Hasbro is making headlines in all the wrong places

For the most, nerds often see themselves as a marginalized group. There are classic nerd stereotypes of people who are unattractive and poorly adjusted socially. Do an image search in Google for the term “nerd”. The results shouldn’t be particularly shocking. The concept has bred a cliche, and a common trait among nerds is that they play Dungeons & Dragons.

Ever since Hasbro took over WotC and by extension D&D, it’s been a rocky road. However, once 5e came out as “the world’s most popular role-playing game”, the game and the company have largely gone from strength to strength. Maybe nerds weren’t so awkward anymore. It has been newsworthy and there have numerous articles written over the last 5 years taking note of the game’s increasing popularity. That changed radically in the last couple of months.

WotC announced changes to the OGL and the response was swift. Articles started popping up everywhere, and then a message from WotC was published on D&D Beyond. The statement was an attempt to calm the fervour that had arisen from the proposed changes to the 20+-year-old OGL. I’m not really sure it worked, but it was an opportunity for WotC to hit the pause button, so to speak. Changes are still coming, but no one is sure what they are going to be. WotC did walk back a couple of the more controversial changes, but the TTRPG industry has apparently decided to abandon D&D. Multiple publishers have announced plans to fill the rift WotC is going through by abolishing OGL 1.0a by creating new licenses of their own.

What about Hasbro? WotC is a subsidiary of the entertainment giant, and while the two are joined into one larger entity, WotC is largely on its own with regards to handling D&D. The answer to this can be found in the business press. While a lot of entertainment outlets have been keeping an eye on how gamers have reacted, other outlets have kept track of Hasbro’s bottom line.

The first article I saw was in CNBC, which focused on WotC delaying changes to the OGL. The important thing to note here is that Hasbro is a publicly traded company and CNBC wrote up the article as if Hasbro was calling the shots, not WotC. Then I saw an even more surprising article pop up in my news feed, a piece from The Motley Fool.

The Motley Fool largely deals with investing and stock trading, it’s a finance/business publication, basically. While I’m not much of a trader, I’m familiar with the organization. The Fool’s piece on Hasbro didn’t really go into the issues surrounding the fan discontent, rather it focused on the impacts the dust-up was having on the company. Hasbro claims everybody won the dispute over the changes, but I, like The Motley Fool, and many other people can’t see how this is anything but a failure for Hasbro.

The fact that financial presses are writing about how this blow-up might negatively impact Hasbro’s profits, as well as anger shareholders, demonstrates the scale of the OGL fallout. If a major corporation has to plan on briefing investors on its poor decisions, then the problem is a big one.

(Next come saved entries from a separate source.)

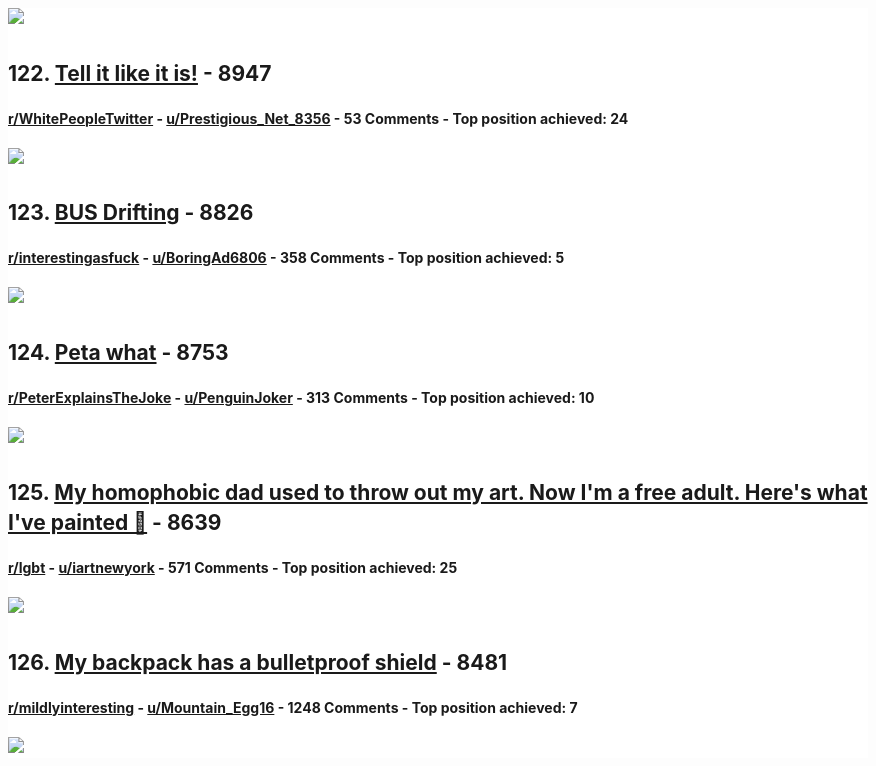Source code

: <a href="https://v.redd.it/xrdg6h6s314f1"><img src="https://external-preview.redd.it/ajdpcmZiOXMzMTRmMT8YRJAn_eu7jqIlX_yaoUjXXVFZ7TP8Q5Sl9-T4N7xf.png?width=140&amp;height=140&amp;crop=140:140,smart&amp;format=jpg&amp;v=enabled&amp;lthumb=true&amp;s=41f99a245467769df58acc689a4c7dced94f52ed"></img></a>

## 122. [Tell it like it is!](http://reddit.com/r/WhitePeopleTwitter/comments/1kzhqbn/tell_it_like_it_is/) - 8947
#### [r/WhitePeopleTwitter](http://reddit.com/r/WhitePeopleTwitter) - [u/Prestigious_Net_8356](http://reddit.com/u/Prestigious_Net_8356) - 53 Comments - Top position achieved: 24

<a href="https://i.redd.it/wlxs8st2zz3f1.jpeg"><img src="https://b.thumbs.redditmedia.com/W_Un23FtFl-jyAKvgmA-X9ubswuz0ujQZqAiVbmZsfo.jpg"></img></a>

## 123. [BUS Drifting](http://reddit.com/r/interestingasfuck/comments/1kz1orw/bus_drifting/) - 8826
#### [r/interestingasfuck](http://reddit.com/r/interestingasfuck) - [u/BoringAd6806](http://reddit.com/u/BoringAd6806) - 358 Comments - Top position achieved: 5

<a href="https://v.redd.it/6d6wttihlw3f1"><img src="https://external-preview.redd.it/ZXNjdnVibmhsdzNmMSON4SKG5bESevi51jo2LtaM1fKCpmi9n2IOw1bIkUEP.png?width=140&amp;height=140&amp;crop=140:140,smart&amp;format=jpg&amp;v=enabled&amp;lthumb=true&amp;s=27b3583f5d5e109aed45f1264113b978c3ea409f"></img></a>

## 124. [Peta what](http://reddit.com/r/PeterExplainsTheJoke/comments/1kyy4wf/peta_what/) - 8753
#### [r/PeterExplainsTheJoke](http://reddit.com/r/PeterExplainsTheJoke) - [u/PenguinJoker](http://reddit.com/u/PenguinJoker) - 313 Comments - Top position achieved: 10

<a href="https://i.redd.it/b8bxt2epfv3f1.jpeg"><img src="https://b.thumbs.redditmedia.com/0_6aG1-C3GYlrTZSDNM5IJCZ0mqk6qLzvrqV8t_aalE.jpg"></img></a>

## 125. [My homophobic dad used to throw out my art. Now I'm a free adult. Here's what I've painted 🥲](http://reddit.com/r/lgbt/comments/1kzdech/my_homophobic_dad_used_to_throw_out_my_art_now_im/) - 8639
#### [r/lgbt](http://reddit.com/r/lgbt) - [u/iartnewyork](http://reddit.com/u/iartnewyork) - 571 Comments - Top position achieved: 25

<a href="https://www.reddit.com/gallery/1kzdech"><img src="https://b.thumbs.redditmedia.com/xG3sCTJWFzjEoLJKDMng4_MSfXj6O3w1SlYa_bQ9I1A.jpg"></img></a>

## 126. [My backpack has a bulletproof shield](http://reddit.com/r/mildlyinteresting/comments/1kzlqlh/my_backpack_has_a_bulletproof_shield/) - 8481
#### [r/mildlyinteresting](http://reddit.com/r/mildlyinteresting) - [u/Mountain_Egg16](http://reddit.com/u/Mountain_Egg16) - 1248 Comments - Top position achieved: 7

<a href="https://i.redd.it/chxwsttyx04f1.jpeg"><img src="https://b.thumbs.redditmedia.com/M8i_q5Ya43LqbVSIvYkcArkCoiFlt3x0w0fOR44B0GQ.jpg"></img></a>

Furthermore, and in a more positive light, this proves that D&D has truly grown up. It has now become a discussion topic for corporate boardrooms. The viability of the game could impact shareholders’ fortunes, and what can even be said about that? It’s one thing to envision the game as a business. Even back when TSR was still a functional entity D&D was an economic force in gaming. Making it to the boardroom and possibly into priority financial reports for one of the biggest entertainment companies in the world is something else. Nerds are no longer hiding in the shadows, and one of their coveted trademarks is fully in the spotlight.

On one hand, I hate all this controversy. It’s a pointless dispute that could have been avoided. Hasbro didn’t need to do all of this. It was a poor choice aimed at deriving even more money from an already profitable game. I don’t think anyone is really happy with what has resulted in the fallout of changing the OGL.

On the other hand, I’m really excited to see how gaming evolves now that the entire industry seems poised to walk away from D&D, more or less entirely. The game that birthed the hobby will now be a part of its past, not it’s future. A year ago, I wouldn’t have predicted that this was the way that things were going to go, but now that it’s happening, I’m not sure it should be any other way.